• _PROBLEM DETAILS_
Tally the lines of the records that contain the string "Zwiebeln", then give the total and nothing more.

---

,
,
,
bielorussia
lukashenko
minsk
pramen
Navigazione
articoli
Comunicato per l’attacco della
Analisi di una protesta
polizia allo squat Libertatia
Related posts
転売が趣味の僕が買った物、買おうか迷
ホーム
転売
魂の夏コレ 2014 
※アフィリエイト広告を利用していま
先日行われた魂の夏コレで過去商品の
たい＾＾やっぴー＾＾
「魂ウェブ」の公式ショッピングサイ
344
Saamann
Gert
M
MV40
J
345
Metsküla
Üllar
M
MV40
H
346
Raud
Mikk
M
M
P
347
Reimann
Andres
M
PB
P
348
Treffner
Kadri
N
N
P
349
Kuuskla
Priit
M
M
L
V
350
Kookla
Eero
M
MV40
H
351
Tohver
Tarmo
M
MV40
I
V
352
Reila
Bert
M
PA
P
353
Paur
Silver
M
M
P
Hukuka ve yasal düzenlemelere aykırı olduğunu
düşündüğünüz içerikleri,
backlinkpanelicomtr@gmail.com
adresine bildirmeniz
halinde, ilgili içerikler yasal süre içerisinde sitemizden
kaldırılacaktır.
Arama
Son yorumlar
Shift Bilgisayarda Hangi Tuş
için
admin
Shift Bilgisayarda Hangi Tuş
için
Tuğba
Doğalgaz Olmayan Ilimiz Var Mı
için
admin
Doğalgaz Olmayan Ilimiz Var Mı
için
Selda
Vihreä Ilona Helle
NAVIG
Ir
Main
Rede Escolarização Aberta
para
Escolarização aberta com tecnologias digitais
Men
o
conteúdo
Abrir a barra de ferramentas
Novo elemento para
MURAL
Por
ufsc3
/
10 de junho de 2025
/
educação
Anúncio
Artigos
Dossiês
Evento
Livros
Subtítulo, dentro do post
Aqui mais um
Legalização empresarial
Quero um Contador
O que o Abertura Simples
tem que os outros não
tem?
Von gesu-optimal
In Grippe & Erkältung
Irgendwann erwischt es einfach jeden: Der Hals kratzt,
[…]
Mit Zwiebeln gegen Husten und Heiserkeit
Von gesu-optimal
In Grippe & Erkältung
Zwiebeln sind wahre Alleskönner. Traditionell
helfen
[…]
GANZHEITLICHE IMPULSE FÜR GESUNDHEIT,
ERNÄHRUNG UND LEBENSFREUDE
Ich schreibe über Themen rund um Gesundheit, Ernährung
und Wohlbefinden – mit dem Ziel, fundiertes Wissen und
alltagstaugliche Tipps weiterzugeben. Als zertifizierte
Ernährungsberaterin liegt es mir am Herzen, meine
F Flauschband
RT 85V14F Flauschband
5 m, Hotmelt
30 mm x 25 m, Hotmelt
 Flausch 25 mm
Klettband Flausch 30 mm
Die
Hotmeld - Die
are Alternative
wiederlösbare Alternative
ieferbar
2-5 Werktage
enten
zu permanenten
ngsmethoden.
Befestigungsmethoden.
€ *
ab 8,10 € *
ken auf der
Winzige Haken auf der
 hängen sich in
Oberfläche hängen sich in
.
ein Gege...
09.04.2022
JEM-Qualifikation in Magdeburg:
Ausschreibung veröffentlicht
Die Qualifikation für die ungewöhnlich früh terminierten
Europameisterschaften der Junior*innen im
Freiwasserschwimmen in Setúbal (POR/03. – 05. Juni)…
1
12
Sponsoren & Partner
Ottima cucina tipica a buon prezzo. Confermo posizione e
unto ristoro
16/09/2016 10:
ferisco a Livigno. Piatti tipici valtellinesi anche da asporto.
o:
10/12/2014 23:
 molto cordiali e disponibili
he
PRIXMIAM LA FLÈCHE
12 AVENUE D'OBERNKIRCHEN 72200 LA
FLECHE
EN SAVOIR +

---

• _COMPLETED TASK_
2